# Tree Saddle



## ArrowFlinger (Sep 18, 2000)

About how many strap on steps would I need to get up about 25-30 ft. I usually take my Summit climber between 20-25, then the trees start to narrow and the angle of the platform is off. I would like to cosistantly get to 30ft., so the saddle sounds like a great option.


----------



## Ack (Oct 3, 2004)

I agree with John that the Cranford steps are the best on the market, but hanging 12 or 13 of their rope-on steps, although quiet, takes a considerable amount of time.
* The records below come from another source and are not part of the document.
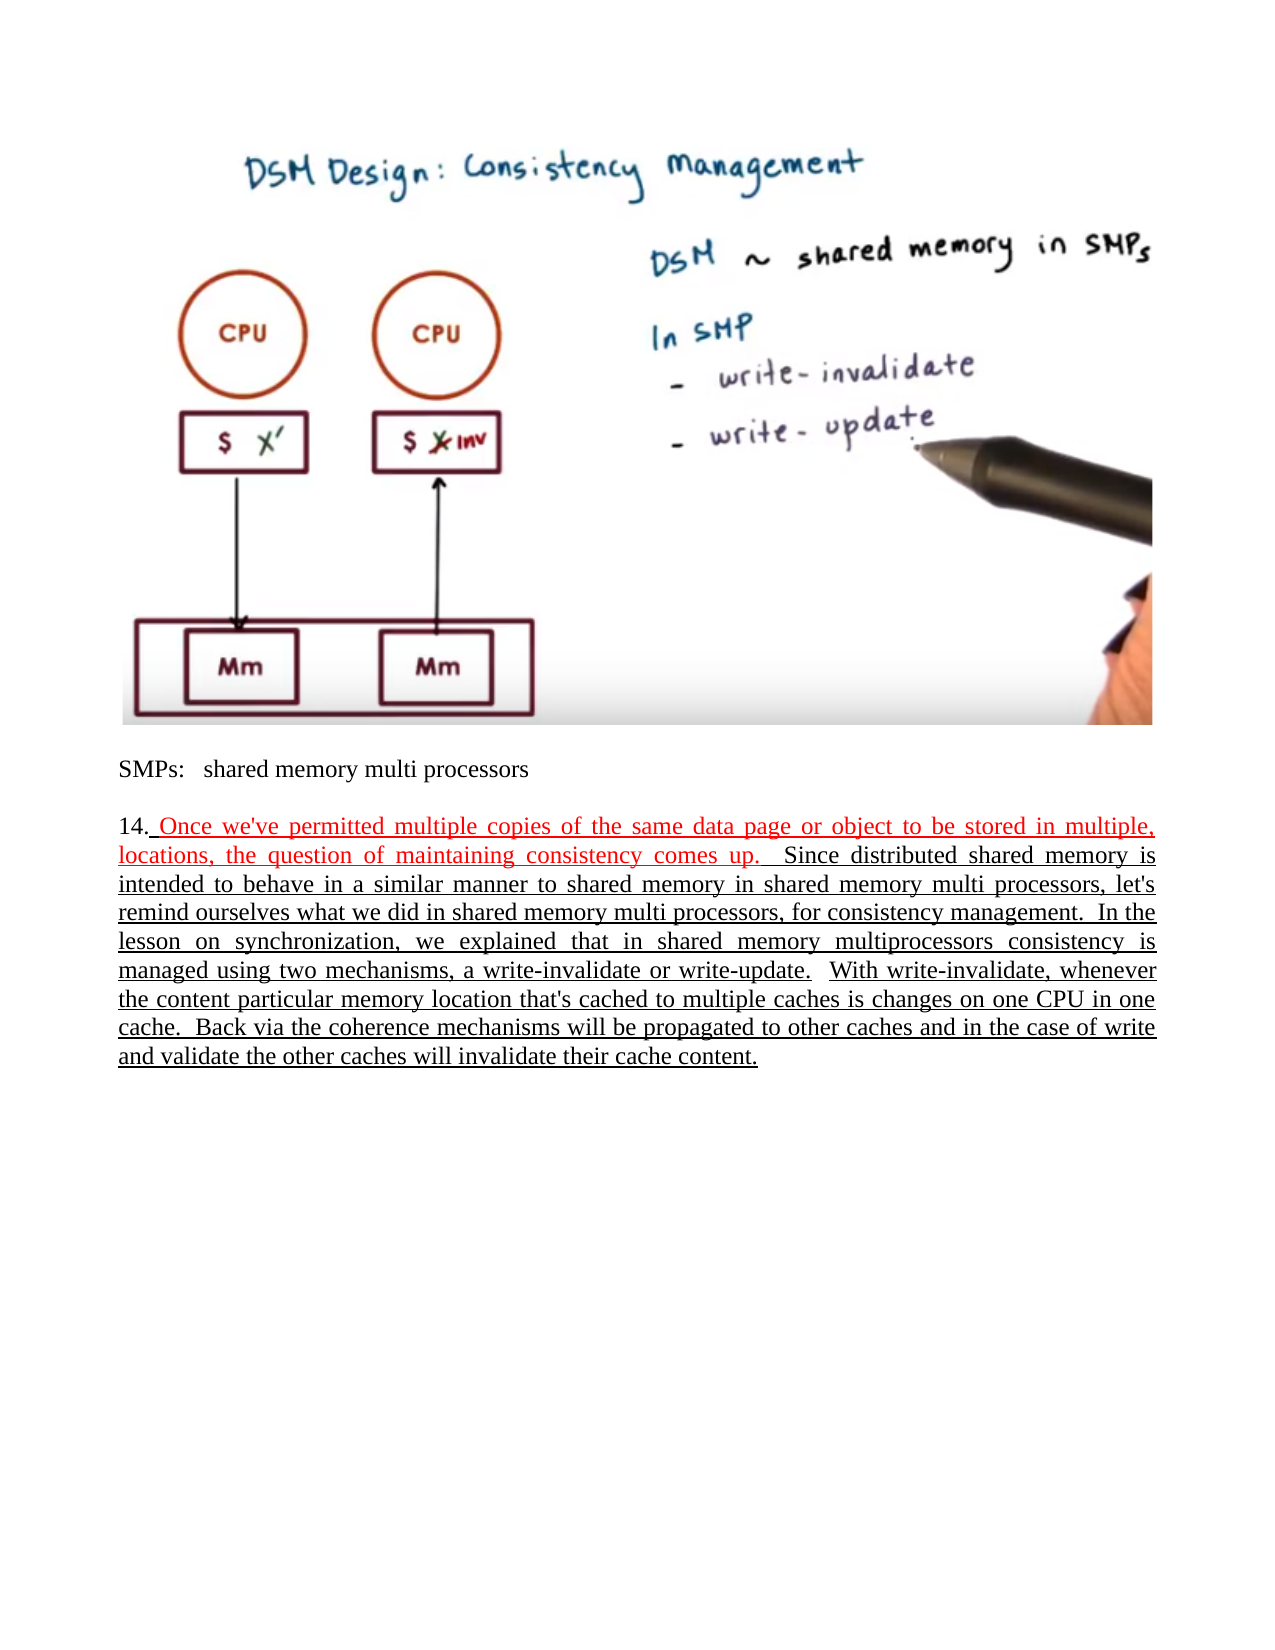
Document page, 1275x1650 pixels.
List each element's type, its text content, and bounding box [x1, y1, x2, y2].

text lesson on synchronization, we explained that in shared memory multiprocessors consistency is [118, 924, 1157, 951]
text managed using two mechanisms, a write-invalidate or write-update. With write-invalidate, whenever the content particular memory location that's cached to multiple caches is changes on one CPU in one cache. Back via the coherence mechanisms will be propagated to other caches and in the case of write [118, 953, 1157, 1037]
text and validate the other caches will invalidate their cache content. [118, 1039, 1157, 1070]
text SMPs: shared memory multi processors [118, 754, 1157, 782]
picture [122, 146, 1153, 725]
text 14. Once we've permitted multiple copies of the same data page or object to be stored in multiple, locations, the question of maintaining consistency comes up. Since distributed shared memory is intended to behave in a similar manner to shared memory in shared memory multi processors, let's remind ourselves what we did in shared memory multi processors, for consistency management. In the [118, 811, 1157, 922]
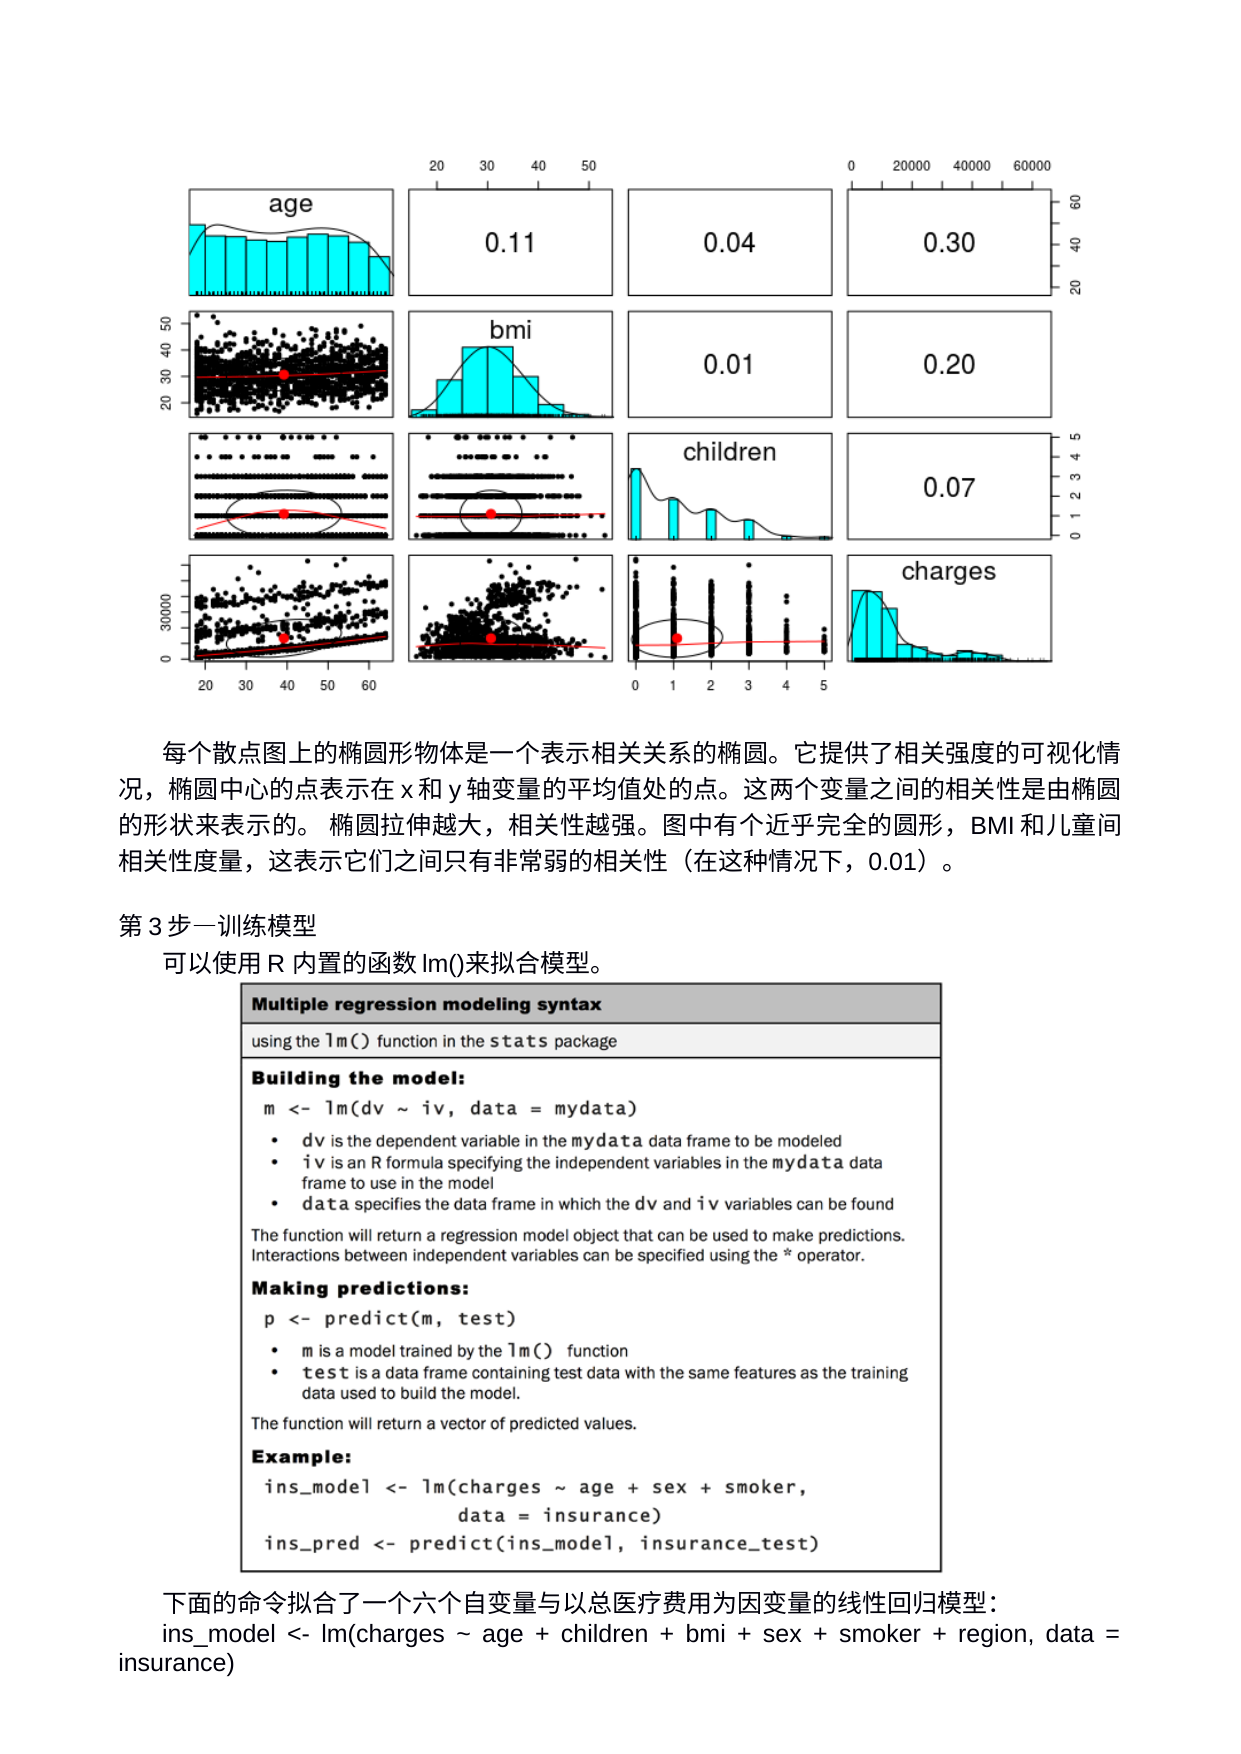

I have found that with the Lone Wolf sticks you only have to attatch 5 straps (instead of 14 ropes) to get 25 feet up.....you are basically hanging 3 steps in the same amount of time as hanging one of the Cranford steps.

The Lone Wolf sticks are quiet, lightweight, very solid on the tree, and also fasten very easily to my Badlands 2200 pack for packing. I gave the rope-ons a chance last year, but from now on I will only be using the Lone Wolf sticks with my Ambush Saddle.

Arrowflinger...to get up 25-30 feet you will need at least 12-14 steps if there are no branches to use. As far as cost, the Cranfords are not a whole lot cheaper than the sticks.....$35 for a four pack from Cabelas. The LW sticks are a great investment....they will last many seasons, and individual replacement parts are also available from Lone Wolf if needed.


----------



## J Eberhart (Jul 27, 2006)

Arrow Flinger

Hunters like to stagger their steps differently. I usually stagger mine about two foot apart, that way it is easy to step up to the next one when it is cold and you have more clothing on yet you do not need a ton of steps. I have seen many people put steps 14 inches apart so that they are like going up a stairs, it makes it easier to climb but uses nearly twice as many steps. The best way is to take 20 steps if you intend on going 25 feet high, and put them in as you go up with a gap that you are comfortable with. Keep in mind that the saddle also has a safety strap which can be used as a climbing strap to keep both hands free while installing steps.

As Ack mentioned some guys like to use sticks or whatever and that is great if you do not mind lugging them around. Since I go into every season with lots of trees ready to hunt I can not use the sticks and leave them in the field. I hunt pressured areas and state land where I rarely know the other hunters and I can not afford to leave sticks on the tree and I surely would not carry them in and set them up every time I was going to hunt. I take out the bottom 4 to 6 steps when I leave and the rest of the steps are left in the tree. That way they steps left in the tree are out of the general line of vision of any other hunters walking through the same area, keeping them from noticing my hunting location. That is another nice thing about the saddle, no stand hanging in the tree for other hunters to see and hunt, or steal.

Everything in hunting is about personal preference that is why so many products are made, you use what is comfortable for you.


----------



## johnhunter (Jun 17, 2000)

J Eberhart said:


> The best steps in every category are made by Cranford.
> 
> Cranford makes the best strap ons for state land and the best screw ins for private land. The best steps for standing on for long periods of time are the Cranford single folds.


JE, you're dead-on here. Just doing a quicky-calculation in my head, I own over 600 Cranford treesteps. Most are rod steps, some are the "single folds", and some are the "ezy" steps. Those Cranford rod steps, with their tapered screws, really are the easiest to screw into a hardwood - even left-handed! They cost more $ than other steps, and they're worth more $.


----------



## buktruk (Jan 15, 2004)

I have the treesuit and the ambush saddle, both have there advantages and disadvantages, but I prefer the Saddle. I have posted in depth on this topic on other threads. If anyone would like to try out and or compare the two, let me know, I would be more than happy to let you check them out etc. I live in Plainwell, between Grand Rapids and Kalamazoo.


----------